- Excerpt to read:
The Evolution of Animals

Animals

Highly diverse group totaling over 1,000,000 species

Animals are eukaryotic, multicellular, heterotrophic organisms that obtain nutrients by eating and, are able to digest food within their bodies

We classify them based on evolutionary innovations that evolved as animals evolved

The hypothetical ancestor of all animals was a colonial flagellated protist

The oldest animal fossils date to 550-575 million years ago

Animals must have evolved earlier than that because these fossils already show a diversity of size and shape

Early Animals and the Cambrian Explosion

Animal diversification appears to have accelerated rapidly from 525 to 535 million years ago, during the Cambrian period

Because so many animal body plans and new phyla appear in the fossils from such an evolutionarily short time span, biologists call this episode the Cambrian explosion

Most of the body plans were “rejected”

Why the “explosion”?

The Cambrian explosion may have been ignited by increasingly complex predator-prey relationships and/or an increase in atmospheric oxygen

The genetic framework for complex bodies, a set of “master control” genes, was already in place, so these were small “tweaks”

Evolutionary Relationships

Historically, biologists have categorized animals by “body plan,” general features of body structure

More recently, a wealth of genetic data has allowed evolutionary biologists to modify and refine groups

Sponges (Porifera) do not have bodies composed of tissues; all other phyla do

Porifera and Cnidaria do not exhibit bilateral symmetry; all other phyla do

Cnidaria exhibits radial symmetry

Porifera exhibits no symmetry

Porifera, Cnidaria, and Platyhelminthes do not possess a central body cavity known as a coelom; all other phyla do

Porifera

Sponges

Most ancient animal lineage

Collection of cells with basic functions

Lack true tissues

Sponges live by drawing water into themselves through a series of tiny pores on their exterior and then filtering food and extracting oxygen from the water

Cnidaria

Jellyfishes, sea anemones, hydras, and corals use stinging tentacles to capture prey

Many cnidarians have two stages of life

The immature polyp stage of life is sessile, remaining fixed to a solid surface

The adult, medusa stage of life is motile, capable of swimming freely in the water

Have true tissues

Nervous tissue, muscle-like tissue, digestive tissue

Lack true organs

Mollusca

All molluscs have a similar body plan with three main parts:

a muscular foot usually used for movement,

a visceral mass containing most of the internal organs, and

a mantle, a fold of tissue that secretes the shell if present

Many molluscs feed by extending a file-like organ called a radula to scrape up food

There are three important classes within the phylum Mollusca

Gastropods (snails, slugs)

- Records:
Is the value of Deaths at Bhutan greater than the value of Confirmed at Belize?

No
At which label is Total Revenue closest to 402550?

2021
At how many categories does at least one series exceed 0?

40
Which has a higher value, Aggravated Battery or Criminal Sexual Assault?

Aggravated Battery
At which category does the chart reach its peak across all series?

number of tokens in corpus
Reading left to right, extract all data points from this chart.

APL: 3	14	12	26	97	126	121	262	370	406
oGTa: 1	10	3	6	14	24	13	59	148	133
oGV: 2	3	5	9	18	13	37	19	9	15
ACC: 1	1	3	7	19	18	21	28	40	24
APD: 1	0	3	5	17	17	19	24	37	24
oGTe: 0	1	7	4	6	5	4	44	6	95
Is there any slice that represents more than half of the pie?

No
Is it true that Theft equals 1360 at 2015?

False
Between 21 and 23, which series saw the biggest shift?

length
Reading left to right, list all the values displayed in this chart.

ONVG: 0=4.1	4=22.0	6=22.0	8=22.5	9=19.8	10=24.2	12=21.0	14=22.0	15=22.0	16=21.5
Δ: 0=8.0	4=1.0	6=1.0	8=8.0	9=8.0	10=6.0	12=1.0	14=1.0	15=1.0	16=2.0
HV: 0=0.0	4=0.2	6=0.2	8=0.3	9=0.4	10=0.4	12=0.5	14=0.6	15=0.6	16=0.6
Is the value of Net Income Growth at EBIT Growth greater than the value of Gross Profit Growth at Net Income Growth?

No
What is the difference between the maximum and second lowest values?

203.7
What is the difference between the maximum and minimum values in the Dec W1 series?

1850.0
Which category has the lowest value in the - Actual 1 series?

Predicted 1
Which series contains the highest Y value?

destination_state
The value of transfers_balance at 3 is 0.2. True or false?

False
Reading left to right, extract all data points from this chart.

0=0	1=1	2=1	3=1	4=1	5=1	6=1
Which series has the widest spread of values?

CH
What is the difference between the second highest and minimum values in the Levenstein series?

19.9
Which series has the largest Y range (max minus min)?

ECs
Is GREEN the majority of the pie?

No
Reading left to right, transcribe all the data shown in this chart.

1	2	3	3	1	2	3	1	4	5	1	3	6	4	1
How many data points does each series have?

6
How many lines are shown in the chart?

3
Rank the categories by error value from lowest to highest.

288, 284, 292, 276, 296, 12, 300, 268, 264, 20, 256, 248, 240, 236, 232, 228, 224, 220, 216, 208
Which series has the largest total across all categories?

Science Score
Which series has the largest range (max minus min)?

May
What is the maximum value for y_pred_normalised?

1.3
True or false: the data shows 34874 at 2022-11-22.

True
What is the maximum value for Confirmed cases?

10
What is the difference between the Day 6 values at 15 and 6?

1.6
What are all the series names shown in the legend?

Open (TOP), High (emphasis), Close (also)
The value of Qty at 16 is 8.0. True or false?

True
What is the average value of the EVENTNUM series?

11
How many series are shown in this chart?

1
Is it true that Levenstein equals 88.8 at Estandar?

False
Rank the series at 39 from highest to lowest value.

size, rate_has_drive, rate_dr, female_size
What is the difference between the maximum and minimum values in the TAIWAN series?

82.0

- Tasks:
1. Reproduce the part of the notes on animal evolution that begins at the words "a visceral mass" and ends after the words "Gastropods (snails, slugs)".
2. According to the notes on animal evolution, how old are the oldest animal fossils?
3. List the animals that the notes on animal evolution say use stinging tentacles to capture prey.

- Answers provided:
1.
a visceral mass containing most of the internal organs, and

a mantle, a fold of tissue that secretes the shell if present

Many molluscs feed by extending a file-like organ called a radula to scrape up food

There are three important classes within the phylum Mollusca

Gastropods (snails, slugs)

2. 550-575 million years old

3. Jellyfishes, sea anemones, hydras, corals